The opposite of passivity is not domination, but responsibility. Responsibility is not controlling, but loving.

I don’t know any woman personally who wants to be controlled by the various men in her life, but at the same time I don’t think I know a single woman personally who doesn’t want the men in her life to exercise more responsibility.


I think one of our social problems—part of the so-called “Crisis of Masculinity”—is that men in our culture are forcing women to carry a double load of responsibility—the woman’s own responsibility, as well as shouldering the man’s responsibility, too. Don’t misunderstand: I’m not talking about gender roles in the household or things like that. Rather, I’m talking about the basic responsibilities that human flourishing requires:

  • accepting the idea that no one owes you anything;

  • believing that nothing in life comes without a cost;

  • understanding that the most important relationships require sacrificial commitment;

  • knowing that delaying gratification is a necessary habit that leads to a flourishing life.

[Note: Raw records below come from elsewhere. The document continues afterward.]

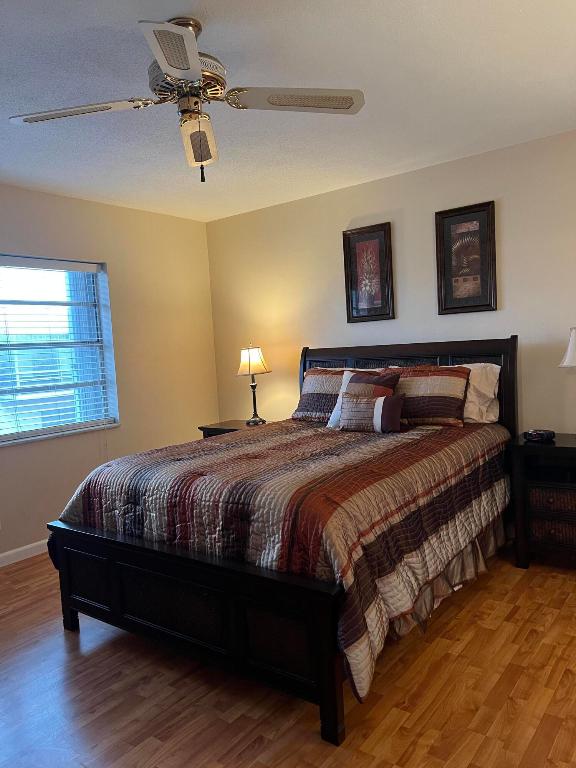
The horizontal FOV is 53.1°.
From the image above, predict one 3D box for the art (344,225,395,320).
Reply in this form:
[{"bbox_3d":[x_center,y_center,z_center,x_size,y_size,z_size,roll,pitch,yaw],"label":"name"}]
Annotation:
[{"bbox_3d":[0.584,-0.794,4.179,0.382,0.671,0.030,0,5,37],"label":"art"}]

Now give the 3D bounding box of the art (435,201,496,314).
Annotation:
[{"bbox_3d":[1.155,-0.803,3.748,0.378,0.678,0.030,0,5,37],"label":"art"}]

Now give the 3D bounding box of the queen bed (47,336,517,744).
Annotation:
[{"bbox_3d":[0.163,0.445,3.187,1.723,1.288,2.292,0,5,37],"label":"queen bed"}]

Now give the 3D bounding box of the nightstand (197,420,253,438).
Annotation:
[{"bbox_3d":[-0.306,0.674,4.637,0.615,0.690,0.480,0,5,37],"label":"nightstand"}]

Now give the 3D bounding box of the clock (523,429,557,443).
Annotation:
[{"bbox_3d":[1.436,0.293,3.295,0.105,0.054,0.160,-6,5,-39],"label":"clock"}]

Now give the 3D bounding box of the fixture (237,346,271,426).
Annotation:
[{"bbox_3d":[-0.278,0.006,4.656,0.265,0.635,0.265,0,5,37],"label":"fixture"}]

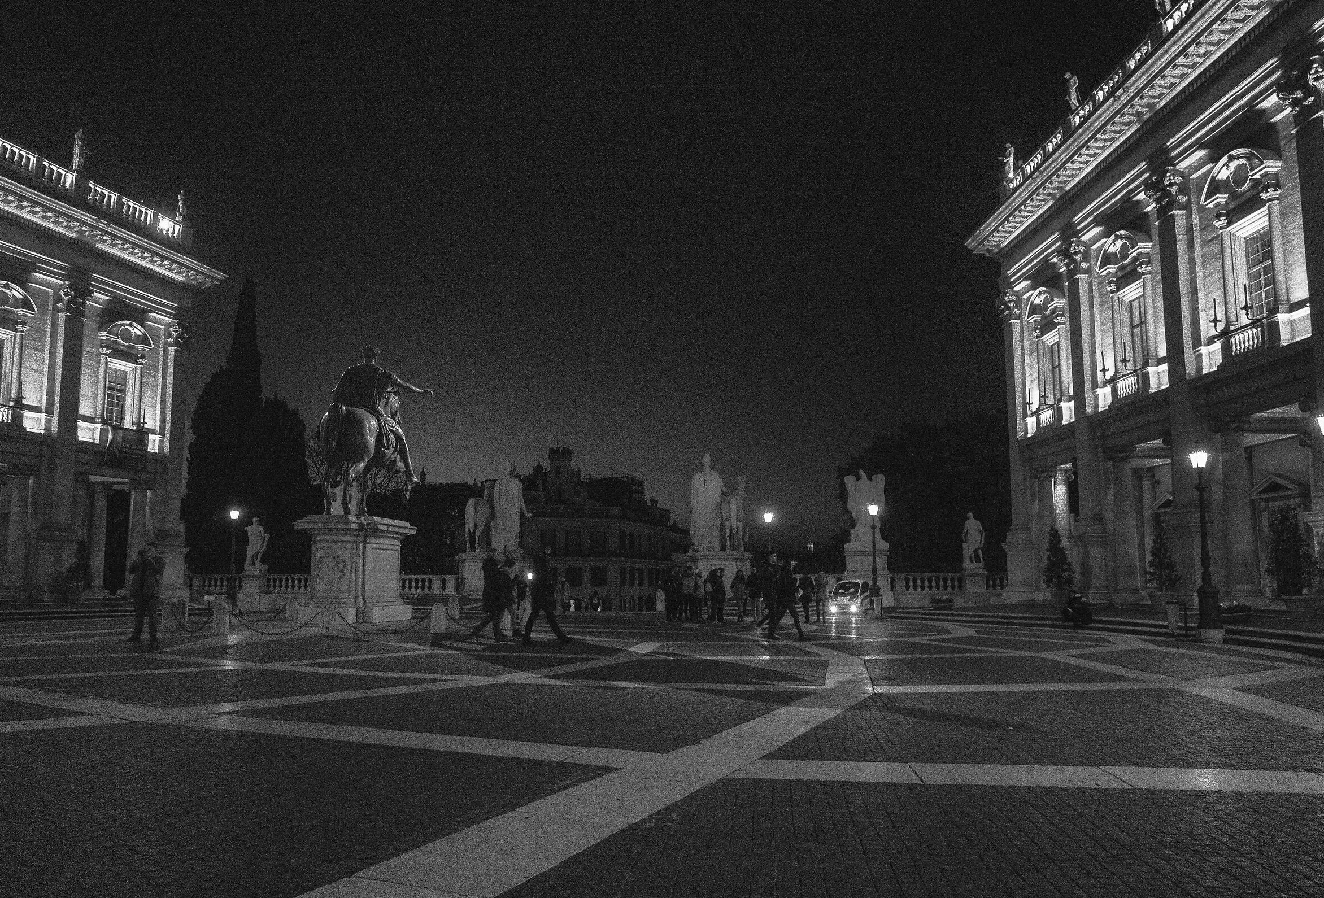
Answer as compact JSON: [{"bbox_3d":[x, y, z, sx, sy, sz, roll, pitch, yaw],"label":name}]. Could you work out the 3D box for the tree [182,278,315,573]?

For reasons I don’t understand, women seem more ready than men (broadly speaking) to accept those hard, necessary responsibilities and to move forward. This is not to say that women don’t also struggle with passivity, but just that passivity seems to be more of a fundamental temptation in the hearts of men.

Taking responsibility, of course, means that you can’t point fingers at another person: it is only about you, and your choices, reactions, and results. Where are you failing to take responsibility?

Or, I guess I should say: where am I?